━━━━━ Text ━━━━━
When ndo_set_rx_mode_async returns an error, schedule a retry with
exponential backoff (1s, 2s, 4s, 8s -- 15s total). Give up after the
4th retry and log an error via netdev_err().

This moves retry logic from individual drivers into the core stack.

Timer callback does not hold a ref on dev. Safe because the timer can
only be armed when dev is IFF_UP, and __dev_close_many runs
timer_delete_sync before clearing IFF_UP. Unregister always closes
IFF_UP devices first, so by the time dev can be freed the timer is
dead and cannot be re-armed.

Signed-off-by: Stanislav Fomichev <sdf@fomichev.me>
---
 include/linux/netdevice.h |  5 ++++
 net/core/dev.c            |  4 +--
 net/core/dev.h            |  2 ++
 net/core/dev_addr_lists.c | 53 +++++++++++++++++++++++++++++++++++++--
 4 files changed, 60 insertions(+), 4 deletions(-)

diff --git a/include/linux/netdevice.h b/include/linux/netdevice.h
index 4a1eae18d7e3..bc687dc5ecd8 100644
--- a/include/linux/netdevice.h
+++ b/include/linux/netdevice.h
@@ -1933,6 +1933,8 @@ enum netdev_reg_state {
  *	@rx_mode_node:		List entry for rx_mode work processing
  *	@rx_mode_tracker:	Refcount tracker for rx_mode work
  *	@rx_mode_addr_cache:	Recycled snapshot entries for rx_mode work
+ *	@rx_mode_retry_timer:	Timer that re-queues rx_mode work after failure
+ *	@rx_mode_retry_count:	Number of consecutive retries already scheduled
  *	@uc:			unicast mac addresses
  *	@mc:			multicast mac addresses
  *	@dev_addrs:		list of device hw addresses
@@ -2326,6 +2328,8 @@ struct net_device {
 	struct list_head	rx_mode_node;
 	netdevice_tracker	rx_mode_tracker;
 	struct netdev_hw_addr_list	rx_mode_addr_cache;
+	struct timer_list	rx_mode_retry_timer;
+	unsigned int		rx_mode_retry_count;
 #ifdef CONFIG_LOCKDEP
 	unsigned char		nested_level;
 #endif
@@ -5149,6 +5153,7 @@ static inline void __dev_mc_unsync(struct net_device *dev,
 
 /* Functions used for secondary unicast and multicast support */
 void dev_set_rx_mode(struct net_device *dev);
+void netif_rx_mode_schedule_retry(struct net_device *dev);
 int netif_set_promiscuity(struct net_device *dev, int inc);
 int dev_set_promiscuity(struct net_device *dev, int inc);
 int netif_set_allmulti(struct net_device *dev, int inc, bool notify);
diff --git a/net/core/dev.c b/net/core/dev.c
index 804e8ad25010..478645250009 100644
--- a/net/core/dev.c
+++ b/net/core/dev.c
@@ -1775,6 +1775,7 @@ static void __dev_close_many(struct list_head *head)
━━━━━ Data block ━━━━━
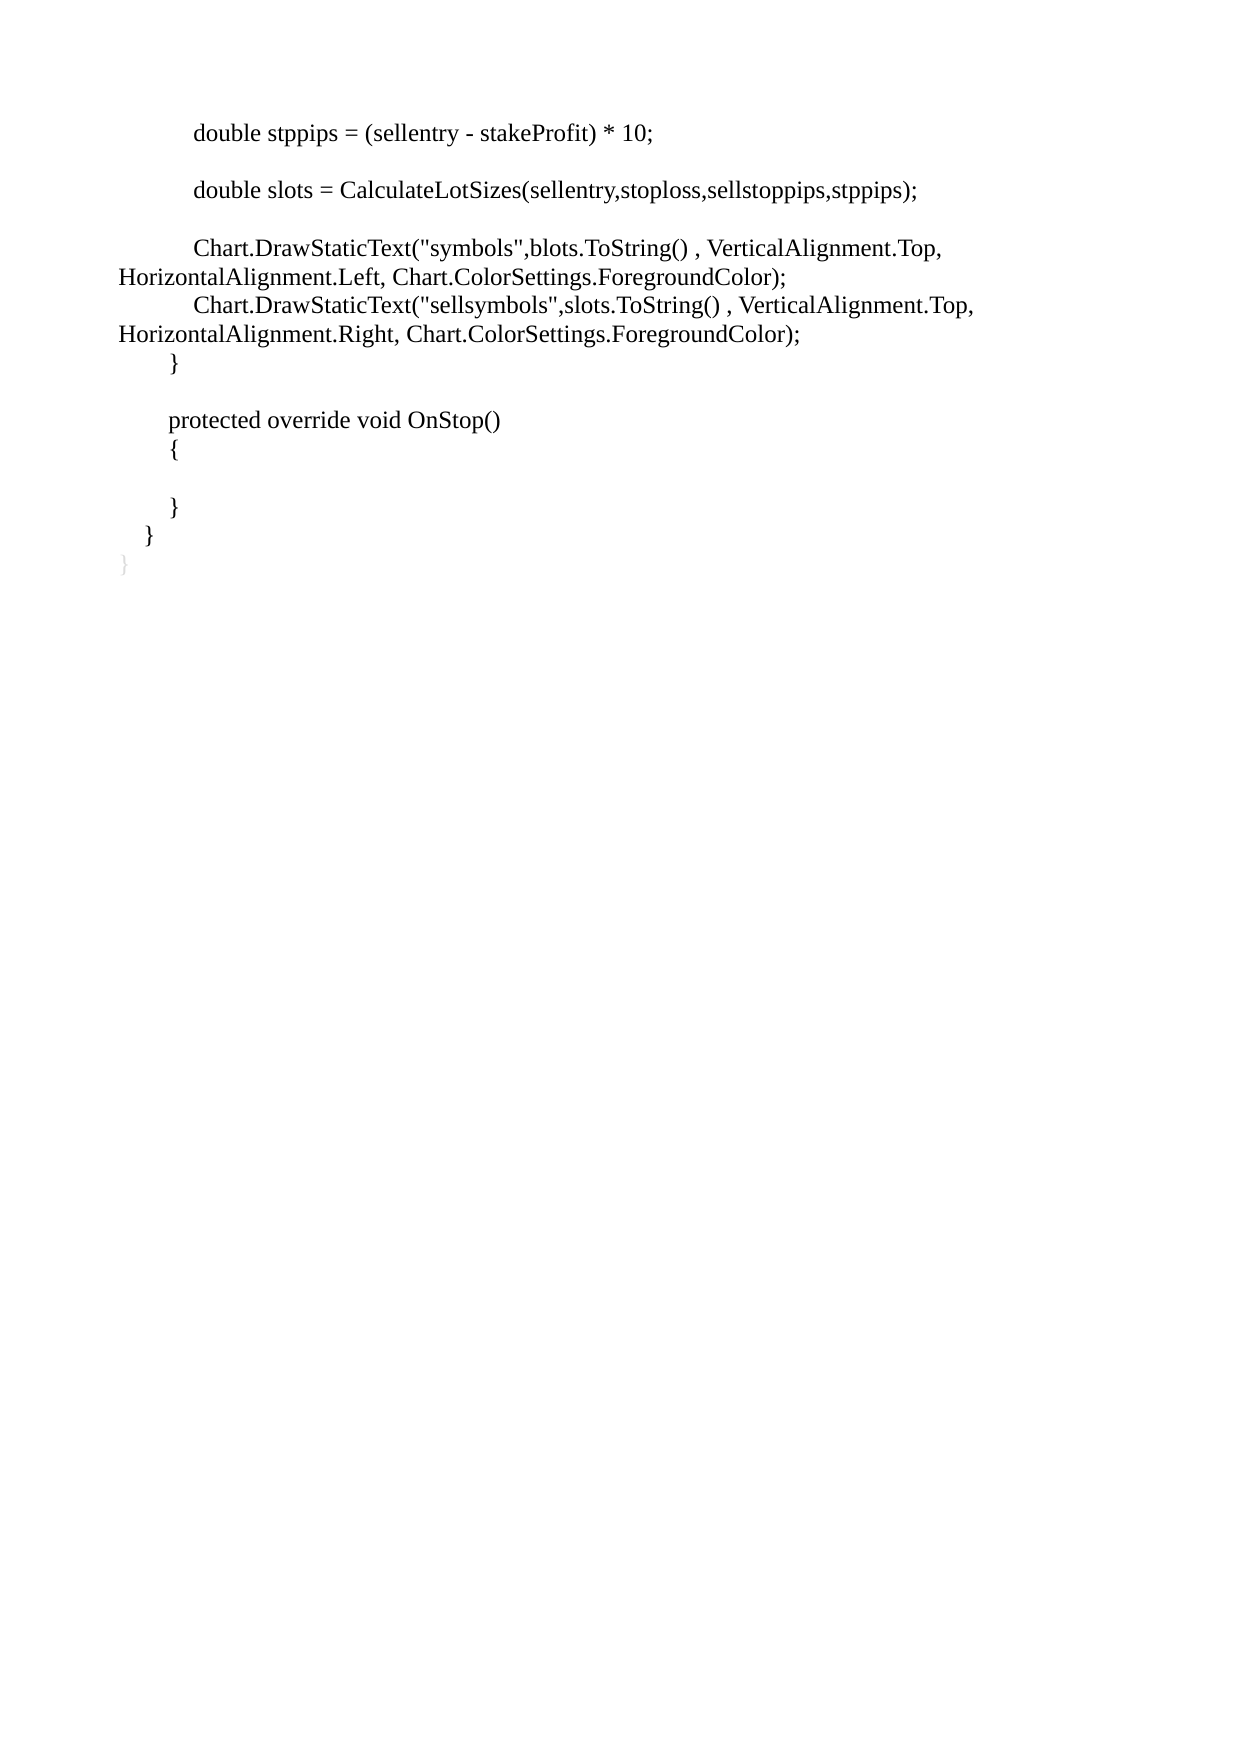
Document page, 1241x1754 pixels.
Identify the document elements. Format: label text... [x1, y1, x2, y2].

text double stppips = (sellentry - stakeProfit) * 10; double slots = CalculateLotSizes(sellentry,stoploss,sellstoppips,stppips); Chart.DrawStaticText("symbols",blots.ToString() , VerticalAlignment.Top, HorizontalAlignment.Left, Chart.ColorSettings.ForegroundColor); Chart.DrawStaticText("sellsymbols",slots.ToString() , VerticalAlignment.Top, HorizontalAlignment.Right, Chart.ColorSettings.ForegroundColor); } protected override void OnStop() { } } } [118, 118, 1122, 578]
━━━━━
— Task prompt —
Please write what comes next in the rx_mode retry patch, picking up right after its last line.

— Answer —
 		if (ops->ndo_stop)
 			ops->ndo_stop(dev);
 
+		netif_rx_mode_cancel_retry(dev);
 		netif_set_up(dev, false);
 		netpoll_poll_enable(dev);
 	}
@@ -12094,8 +12095,7 @@ struct net_device *alloc_netdev_mqs(int sizeof_priv, const char *name,
 #endif
 
 	mutex_init(&dev->lock);
-	INIT_LIST_HEAD(&dev->rx_mode_node);
-	__hw_addr_init(&dev->rx_mode_addr_cache);
+	netif_rx_mode_init(dev);
 
 	dev->priv_flags = IFF_XMIT_DST_RELEASE | IFF_XMIT_DST_RELEASE_PERM;
 	setup(dev);
diff --git a/net/core/dev.h b/net/core/dev.h
index 0cf24b8f5008..4352f39c8dfe 100644
--- a/net/core/dev.h
+++ b/net/core/dev.h
@@ -166,8 +166,10 @@ int dev_change_carrier(struct net_device *dev, bool new_carrier);
 
 void __dev_set_rx_mode(struct net_device *dev);
 int __dev_set_promiscuity(struct net_device *dev, int inc, bool notify);
+void netif_rx_mode_init(struct net_device *dev);
 bool netif_rx_mode_clean(struct net_device *dev);
 void netif_rx_mode_sync(struct net_device *dev);
+void netif_rx_mode_cancel_retry(struct net_device *dev);
 
 void __dev_notify_flags(struct net_device *dev, unsigned int old_flags,
 			unsigned int gchanges, u32 portid,
diff --git a/net/core/dev_addr_lists.c b/net/core/dev_addr_lists.c
index d73fcb0c6785..4872ea56d07c 100644
--- a/net/core/dev_addr_lists.c
+++ b/net/core/dev_addr_lists.c
@@ -1252,6 +1252,35 @@ static int netif_uc_promisc_update(struct net_device *dev)
 	return 0;
 }
 
+/* Total retry budget (4): 1+2+4+8 = 15 seconds */
+#define NETIF_RX_MODE_RETRY_MAX	4
+
+void netif_rx_mode_schedule_retry(struct net_device *dev)
+{
+	unsigned long delay;
+
+	netdev_ops_assert_locked(dev);
+
+	if (dev->rx_mode_retry_count >= NETIF_RX_MODE_RETRY_MAX) {
+		netdev_err(dev, "rx_mode retry limit reached, giving up\n");
+		return;
+	}
+
+	delay = HZ << dev->rx_mode_retry_count;
+	if (mod_timer(&dev->rx_mode_retry_timer, jiffies + delay))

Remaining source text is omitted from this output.